英語への通路をふさぐ二つの障害 おわり
ローマ字読みは英語ではない。まして、日本語訳は英語ではない。
ローマ字読みと日本語訳という、英語を日本語に還元してしまう強力なシステムが、明治以来の日本社会に埋め込まれたのだ。その背景は、江戸期までの漢文訓読の伝統と、アジアでは珍しく欧米の植民地にならなかったという政治的事情であろう。
ローマ字読みと日本語訳によって、われわれは、英語をつねに日本語に還元する。そのため、英語の音や意味が直接体験できず、<英語めいた日本語>で満足する。
それは欧米文化を輸入して近代化を急いだ日本社会では、ある意味で効率的な方法であった。

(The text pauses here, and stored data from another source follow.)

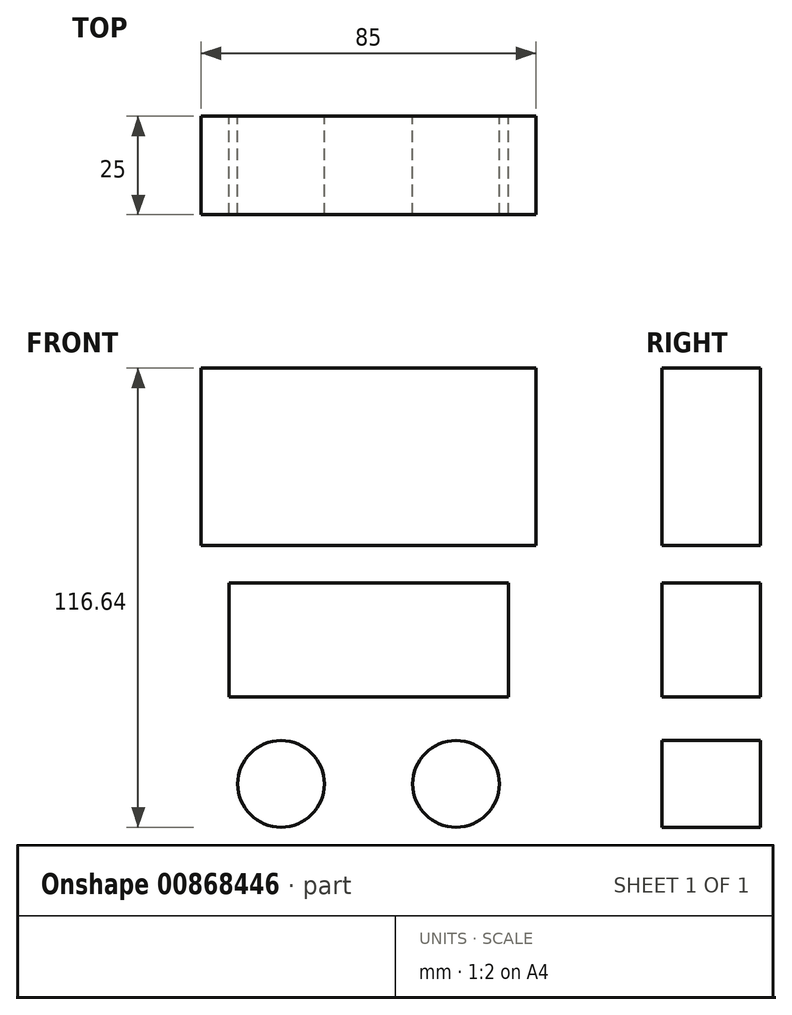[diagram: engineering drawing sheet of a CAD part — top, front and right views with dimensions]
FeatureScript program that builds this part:
annotation { "Feature Type Name" : "Feature", "Feature Type Description" : "" }
export const myFeature = defineFeature(function(context is Context, id is Id, definition is map)
    precondition{}
    {
        {
            var Q0;
            Q0=qCreatedBy(makeId("Front.planeOp"),FACE);
            var sketch = newSketch(context, id + "F0", { "sketchPlane" : qUnion([Q0])});
            skLineSegment(sketch, "E0.bottom", {"start": v(-73.52, 99.36) * mm, "end": v(11.48, 99.36) * mm});
            skLineSegment(sketch, "E0.top", {"start": v(-73.52, 54.36) * mm, "end": v(11.48, 54.36) * mm});
            skLineSegment(sketch, "E0.left", {"start": v(-73.52, 99.36) * mm, "end": v(-73.52, 54.36) * mm});
            skLineSegment(sketch, "E0.right", {"start": v(11.48, 99.36) * mm, "end": v(11.48, 54.36) * mm});
            skLineSegment(sketch, "E1.bottom", {"start": v(-66.52, 44.84) * mm, "end": v(4.48, 44.84) * mm});
            skLineSegment(sketch, "E1.top", {"start": v(-66.52, 15.84) * mm, "end": v(4.48, 15.84) * mm});
            skLineSegment(sketch, "E1.left", {"start": v(-66.52, 44.84) * mm, "end": v(-66.52, 15.84) * mm});
            skLineSegment(sketch, "E1.right", {"start": v(4.48, 44.84) * mm, "end": v(4.48, 15.84) * mm});
            skPoint(sketch, "E2", {"position": v(-31.02, 99.36) * mm});
            skPoint(sketch, "E3", {"position": v(-31.02, 54.36) * mm});
            skPoint(sketch, "E4", {"position": v(-31.02, 44.84) * mm});
            skPoint(sketch, "E5", {"position": v(-31.02, 15.84) * mm});
            skCircle(sketch, "E6", {"center": v(-53.24, -6.28) * mm, "radius": 11 * mm});
            skCircle(sketch, "E7", {"center": v(-8.8, -6.28) * mm, "radius": 11 * mm});
            skLineSegment(sketch, "E8", {"start": v(-53.24, -6.28) * mm, "end": v(-8.8, -6.28) * mm, "construction": true});
            skPoint(sketch, "E9", {"position": v(-31.02, -6.28) * mm});
            skLineSegment(sketch, "E10.0", {"start": v(-76.52, 102.36) * mm, "end": v(-76.52, 51.36) * mm, "construction": true});
            skLineSegment(sketch, "E10.1", {"start": v(-76.52, 102.36) * mm, "end": v(14.48, 102.36) * mm, "construction": true});
            skLineSegment(sketch, "E10.2", {"start": v(14.48, 102.36) * mm, "end": v(14.48, 51.36) * mm, "construction": true});
            skLineSegment(sketch, "E10.3", {"start": v(-76.52, 51.36) * mm, "end": v(14.48, 51.36) * mm, "construction": true});
            skLineSegment(sketch, "E11.0", {"start": v(-70.52, 48.84) * mm, "end": v(8.48, 48.84) * mm, "construction": true});
            skLineSegment(sketch, "E11.1", {"start": v(-70.52, 48.84) * mm, "end": v(-70.52, 11.84) * mm, "construction": true});
            skLineSegment(sketch, "E11.2", {"start": v(-70.52, 11.84) * mm, "end": v(8.48, 11.84) * mm, "construction": true});
            skLineSegment(sketch, "E11.3", {"start": v(8.48, 48.84) * mm, "end": v(8.48, 11.84) * mm, "construction": true});
            skCircle(sketch, "E12.0", {"center": v(-53.24, -6.28) * mm, "radius": 15 * mm, "construction": true});
            skCircle(sketch, "E13.0", {"center": v(-8.8, -6.28) * mm, "radius": 15 * mm, "construction": true});
            skSolve(sketch);
        }
        {
            var Q0;
            Q0 = qSketchRegion(id + "F0", true);
            extrude(context, id + "F1", {"entities" : qUnion([Q0]), "depth" : 25 * mm, "offsetDistance" : 25 * mm});
        }
    });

だが、それは安易な近道でもあった。この近道は、ほんとうの英語の世界には通じていない。この近道めいたものがいつのまにか本道になり、本来の本道を閉ざしてしまったのである。
「日本人は英語ができない」とすれば、その原因は、努力が足りないのではなく、歴史的につくられた仕組みにある。だとすれば、小手先の「新メソッド」を追いかけるだけでは足りない。
どうしたらいいか。
ひとつは、ローマ字読みは日本語用であることを、人々にきちんと伝えること。英語の音声を日本語の音声で代用する浪費をやめ、英語を英語の音声で表現できる身体をつくる方法を普及させること。
もうひとつは、和訳ではなく、英語の正確な説明をすること。まずは日本語で説明を聞き、納得したら、それを英語の文字で書けるようにし、英語の音声で言えるように身体を鍛えること。
現状では、どちらの方法も普及していない。私は、それを実現したいと思っている。